Performance of UHPC in shear keys of box beam girders

UHPC在箱梁梁剪力键中的性能

• 批准号: 543895-2019
• 负责人: Svecova, Dagmar
• 金额: $ 2.47万
• 依托单位: University of Manitoba
• 依托单位国家: 加拿大
• 项目类别: Collaborative Research and Development Grants
• 财政年份: 2019
• 资助国家: 加拿大
• 起止时间: 2019-01-01 至 2020-12-31
• 项目状态: 已结题
• 来源: https://www.nserc-crsng.gc.ca/ase-oro/Details-Detailles_eng.asp?id=685157
• 关键词: Performance; UHPC; shear; keys; box

Precast prestressed concrete box girder bridges have been used for bridge construction for decades. The cross section of this type of bridge consists of number of prestressed concrete box girders. The construction process usually entails the following steps: girders are individually erected on site, transversely post-tensioned together, and then connected using small longitudinal voids that are formed by the two outside walls of adjacent girders, called shear keys that are cast on site using high strength concrete. The depth of the shear keys is just a fraction of the depth of the girder. The bond between the precast concrete of the girders and field cast high strength concrete plays a significant role to assure monolithic behaviour and adequate load transfer between girders. Load transfer between the girders is essential for proper function of the bridge structure. The bond strength at the interface needs to be strong enough to prevent cracking. If cracks develop, they reduce service life of the structure by allowing water and chlorides to penetrate into the connection and start slowly deteriorating the concrete. Cracks in the joints need to be prevented at all costs, and therefore the industry partner for this project, WSP, is using a new high strength durable material, ultra-high performance concrete (UHPC), in one of their bridges they designed for Manitoba Infrastructure in Morris, Manitoba. WSP would like to design a shear key that does not need to be post-tensioned, to reduce cost, speed up construction and increase service life of the bridge. This project will study the behaviour of shear keys in the Little Morris Bridge. The shear keys and the box girders will be instrumented, the bond development between the girders and shear keys will be tested over time, and the durability of the structure with particular emphasis on the load sharing between girders and the shear key performance will be studied. The data collected from the site will make it possible to decide if design of shear key without post-tensioning is feasible in future structures. The project will train three HQP, and will enable the industry partner to further their expertise in design of box girder bridges with durable shear keys.

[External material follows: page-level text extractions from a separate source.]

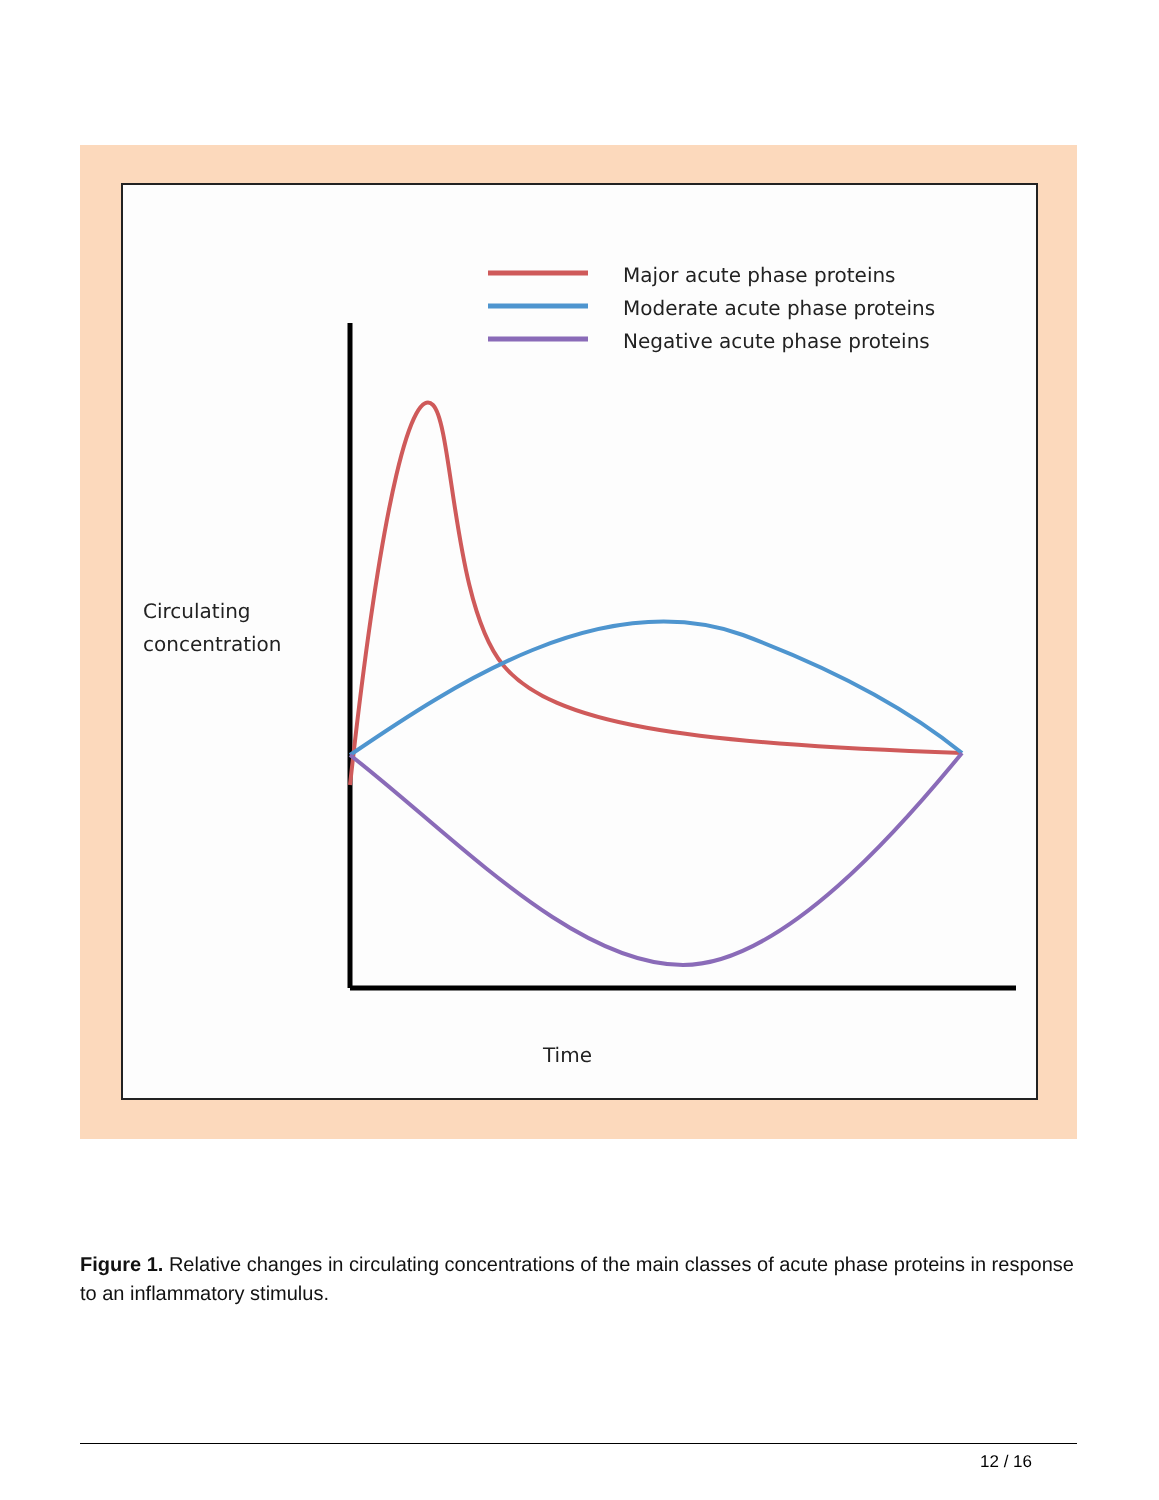Major acute phase proteins
Moderate acute phase proteins
Negative acute phase proteins
Circulating
concentration
Time
Figure 1. Relative changes in circulating concentrations of the main classes of acute phase proteins in response to an inflammatory stimulus.
12 / 16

预制预应力混凝土箱梁桥已用于桥梁建设几十年。这种类型的桥梁的横截面由多个预应力混凝土箱梁组成。施工过程通常包括以下步骤：在现场单独架设主梁，横向后张拉在一起，然后使用相邻主梁的两个外壁形成的小纵向空隙连接，称为剪切键，使用高强度混凝土在现场浇筑。剪切键的深度只是主梁深度的一小部分。梁的预制混凝土和现场浇筑的高强度混凝土之间的粘结对于确保整体性能和梁之间的充分荷载传递起着重要作用。主梁之间的荷载传递对于桥梁结构的正常功能至关重要。界面处的结合强度需要足够强以防止开裂。如果出现裂缝，它们会使水和氯化物渗透到连接处并开始缓慢地使混凝土劣化，从而缩短结构的使用寿命。需要不惜一切代价防止接缝裂缝，因此该项目的行业合作伙伴WSP正在为马尼托巴莫里斯的马尼托巴基础设施设计的一座桥梁中使用一种新型高强度耐用材料-超高性能混凝土（UHPC）。WSP希望设计一种不需要后张的抗剪键，以降低成本，加快施工速度，延长桥梁的使用寿命。该项目将研究小莫里斯桥中剪切键的行为。将对剪切键和箱形梁进行检测，将对梁和剪切键之间的粘结发展进行长期测试，并将研究结构的耐久性，特别强调梁之间的荷载分配和剪切键性能。从现场收集的数据将有可能决定，如果设计的剪切键没有后张拉是可行的，在未来的结构。该项目将培训三名HQP，并将使行业合作伙伴能够进一步发展其在具有耐用抗剪键的箱梁桥设计方面的专业知识。